Sickle Cell Anemia Blood Disorder

             Sickle cell anemia or disease is a type of blood disorder that is passed on genetically, from parent to child. When one is born with sickle cell it will not leave and one cannot grow out of it. The disease is hereditary and one cannot contract it from someone that has it. .

             How Sickle Cell Anemia works:.

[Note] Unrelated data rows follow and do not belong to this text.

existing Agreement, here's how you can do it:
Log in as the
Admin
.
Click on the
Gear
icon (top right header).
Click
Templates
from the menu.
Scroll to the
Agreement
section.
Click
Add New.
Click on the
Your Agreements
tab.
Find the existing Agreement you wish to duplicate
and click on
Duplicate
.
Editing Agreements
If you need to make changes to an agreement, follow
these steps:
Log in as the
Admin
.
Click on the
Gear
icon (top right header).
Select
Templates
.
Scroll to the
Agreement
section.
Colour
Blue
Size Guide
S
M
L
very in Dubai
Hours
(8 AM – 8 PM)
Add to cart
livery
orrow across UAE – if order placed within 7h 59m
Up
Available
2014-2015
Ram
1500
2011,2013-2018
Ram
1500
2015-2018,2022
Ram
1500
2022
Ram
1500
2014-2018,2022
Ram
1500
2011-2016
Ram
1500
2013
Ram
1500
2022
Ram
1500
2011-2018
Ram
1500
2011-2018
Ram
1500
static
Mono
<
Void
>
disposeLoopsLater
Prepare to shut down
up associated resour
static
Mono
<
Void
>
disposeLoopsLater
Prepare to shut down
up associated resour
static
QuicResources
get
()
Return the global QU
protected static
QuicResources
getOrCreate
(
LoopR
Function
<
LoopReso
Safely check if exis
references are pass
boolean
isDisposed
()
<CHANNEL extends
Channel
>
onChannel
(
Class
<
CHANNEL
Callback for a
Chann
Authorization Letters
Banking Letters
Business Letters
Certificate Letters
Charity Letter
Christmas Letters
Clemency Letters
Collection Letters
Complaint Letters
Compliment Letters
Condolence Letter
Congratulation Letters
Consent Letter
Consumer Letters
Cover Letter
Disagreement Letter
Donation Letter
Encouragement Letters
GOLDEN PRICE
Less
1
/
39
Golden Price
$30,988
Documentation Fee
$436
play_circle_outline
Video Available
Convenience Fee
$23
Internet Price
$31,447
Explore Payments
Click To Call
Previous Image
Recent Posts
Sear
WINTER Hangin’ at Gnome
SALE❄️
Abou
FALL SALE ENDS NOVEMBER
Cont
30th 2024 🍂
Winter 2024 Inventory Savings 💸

             Sickle cell is inherited from one's own parents. It is caused when both parents each give their child a damaged gene that contains the disorder. "The gene containing Sickle Cell is located on chromosome 11 of the gametes."1 When the child only receives one gene which contains sickle cell while the other gene inherited is normal, the child does not have sickle cell disease but sickle cell trait. The disorder results from the presence of an abnormal hemoglobin, the "iron-containing pigment in the red blood cells of vertebrates that increases the oxygen-carrying capacity of the blood."2 The abnormal hemoglobin in place of the normal one is called sickle cell hemoglobin (Hb S). "Normal adult hemoglobin (Hb A) is made of four long chains of amino acid units which are connected to a complicated iron-containing organic molecule called heme."3 Two of the four chains have 141 amino acid units called the alpha chains. The other two chains have 146 amino acid units each and they're called beta chains. In Sickle Cell anemia the sixth codon from the beta chains reads GTG instead of GAG. Valine is substituted for a glutamic nucleotide. This results in a single amino acid change at the sixth position on the beta chain in the hemoglobin. The change seems small enough to go unnoticed, just one nucleotide in the sixth codon which results in the change of one amino acid out of 146 in the chain, but the insignificant change starts an electrical charge in the molecule changing its behaviour.

             When oxygen is plentiful Hb A and Hb S act the same and carry out the same activities, but when there is a lack of oxygen Hb A remained in its liquid form but Hb S grew thicker and more rigid forming a crystal-like shape.